━━ Data shown ━━

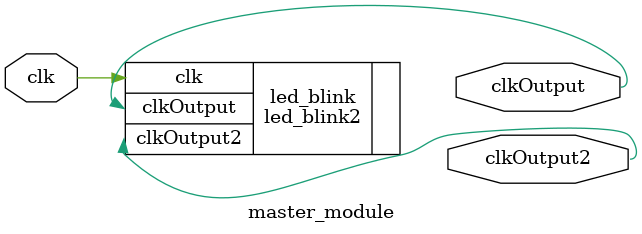
<source format=v>
module master_module(input clk, output wire clkOutput, output wire clkOutput2);

led_blink2 
	#(.CNT_TRIG(25000000/2))
	led_blink(
	.clk (clk),
	.clkOutput (clkOutput), 
	.clkOutput2 (clkOutput2));
endmodule

</source>
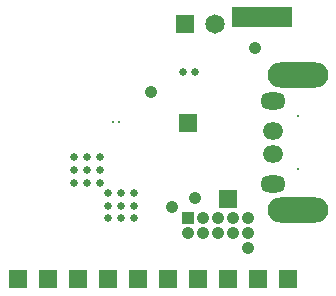
<source format=gts>
G04 Layer_Color=8388736*
%FSLAX25Y25*%
%MOIN*%
G70*
G01*
G75*
%ADD80R,0.20079X0.06693*%
%ADD81R,0.01043X0.01043*%
%ADD82C,0.04095*%
%ADD83R,0.06457X0.06457*%
%ADD84C,0.04095*%
%ADD85R,0.04095X0.04095*%
%ADD86C,0.06457*%
%ADD87O,0.20236X0.08425*%
%ADD88C,0.00945*%
%ADD89O,0.08425X0.05669*%
%ADD90O,0.06850X0.05669*%
%ADD91C,0.02520*%
D80*
X173619Y81537D02*
D03*
D81*
X126132Y46570D02*
D03*
X124132D02*
D03*
D82*
X151476Y21260D02*
D03*
X136614Y56595D02*
D03*
X171260Y71161D02*
D03*
X143701Y18110D02*
D03*
X168996Y4429D02*
D03*
D83*
X142224Y-5965D02*
D03*
X132224D02*
D03*
X162224D02*
D03*
X152224D02*
D03*
X122224D02*
D03*
X112224D02*
D03*
X102224D02*
D03*
X92224D02*
D03*
X162402Y20669D02*
D03*
X182224Y-5965D02*
D03*
X172224D02*
D03*
X149114Y46161D02*
D03*
X148129Y79212D02*
D03*
D84*
X168898Y14370D02*
D03*
X163898D02*
D03*
X158898D02*
D03*
X153898D02*
D03*
X148898Y9370D02*
D03*
X153898D02*
D03*
X158898D02*
D03*
X163898D02*
D03*
X168898D02*
D03*
D85*
X148898Y14370D02*
D03*
D86*
X158129Y79212D02*
D03*
D87*
X185728Y62106D02*
D03*
Y17224D02*
D03*
D88*
Y48524D02*
D03*
Y30807D02*
D03*
D89*
X177461Y25886D02*
D03*
Y53445D02*
D03*
D90*
Y35728D02*
D03*
Y43602D02*
D03*
D91*
X119620Y34759D02*
D03*
X115289D02*
D03*
X110958D02*
D03*
X119620Y30428D02*
D03*
X115289D02*
D03*
X110958Y30428D02*
D03*
X119620Y26097D02*
D03*
X115289D02*
D03*
X110958D02*
D03*
X131037Y22948D02*
D03*
X126706D02*
D03*
X122376D02*
D03*
X131037Y18617D02*
D03*
X126706D02*
D03*
X122376D02*
D03*
X131037Y14286D02*
D03*
X126706D02*
D03*
X122376D02*
D03*
X151378Y63090D02*
D03*
X147441D02*
D03*
M02*

</source>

━━━

● **Required work**
Would you mind repeating the records above exactly, without the pictures?

● **Written response**
<source format=v>
module master_module(input clk, output wire clkOutput, output wire clkOutput2);

led_blink2 
	#(.CNT_TRIG(25000000/2))
	led_blink(
	.clk (clk),
	.clkOutput (clkOutput), 
	.clkOutput2 (clkOutput2));
endmodule

</source>
<source format=gts>
G04 Layer_Color=8388736*
%FSLAX25Y25*%
%MOIN*%
G70*
G01*
G75*
%ADD80R,0.20079X0.06693*%
%ADD81R,0.01043X0.01043*%
%ADD82C,0.04095*%
%ADD83R,0.06457X0.06457*%
%ADD84C,0.04095*%
%ADD85R,0.04095X0.04095*%
%ADD86C,0.06457*%
%ADD87O,0.20236X0.08425*%
%ADD88C,0.00945*%
%ADD89O,0.08425X0.05669*%
%ADD90O,0.06850X0.05669*%
%ADD91C,0.02520*%
D80*
X173619Y81537D02*
D03*
D81*
X126132Y46570D02*
D03*
X124132D02*
D03*
D82*
X151476Y21260D02*
D03*
X136614Y56595D02*
D03*
X171260Y71161D02*
D03*
X143701Y18110D02*
D03*
X168996Y4429D02*
D03*
D83*
X142224Y-5965D02*
D03*
X132224D02*
D03*
X162224D02*
D03*
X152224D02*
D03*
X122224D02*
D03*
X112224D02*
D03*
X102224D02*
D03*
X92224D02*
D03*
X162402Y20669D02*
D03*
X182224Y-5965D02*
D03*
X172224D02*
D03*
X149114Y46161D02*
D03*
X148129Y79212D02*
D03*
D84*
X168898Y14370D02*
D03*
X163898D02*
D03*
X158898D02*
D03*
X153898D02*
D03*
X148898Y9370D02*
D03*
X153898D02*
D03*
X158898D02*
D03*
X163898D02*
D03*
X168898D02*
D03*
D85*
X148898Y14370D02*
D03*
D86*
X158129Y79212D02*
D03*
D87*
X185728Y62106D02*
D03*
Y17224D02*
D03*
D88*
Y48524D02*
D03*
Y30807D02*
D03*
D89*
X177461Y25886D02*
D03*
Y53445D02*
D03*
D90*
Y35728D02*
D03*
Y43602D02*
D03*
D91*
X119620Y34759D02*
D03*
X115289D02*
D03*
X110958D02*
D03*
X119620Y30428D02*
D03*
X115289D02*
D03*
X110958Y30428D02*
D03*
X119620Y26097D02*
D03*
X115289D02*
D03*
X110958D02*
D03*
X131037Y22948D02*
D03*
X126706D02*
D03*
X122376D02*
D03*
X131037Y18617D02*
D03*
X126706D02*
D03*
X122376D02*
D03*
X131037Y14286D02*
D03*
X126706D02*
D03*
X122376D02*
D03*
X151378Y63090D02*
D03*
X147441D02*
D03*
M02*

</source>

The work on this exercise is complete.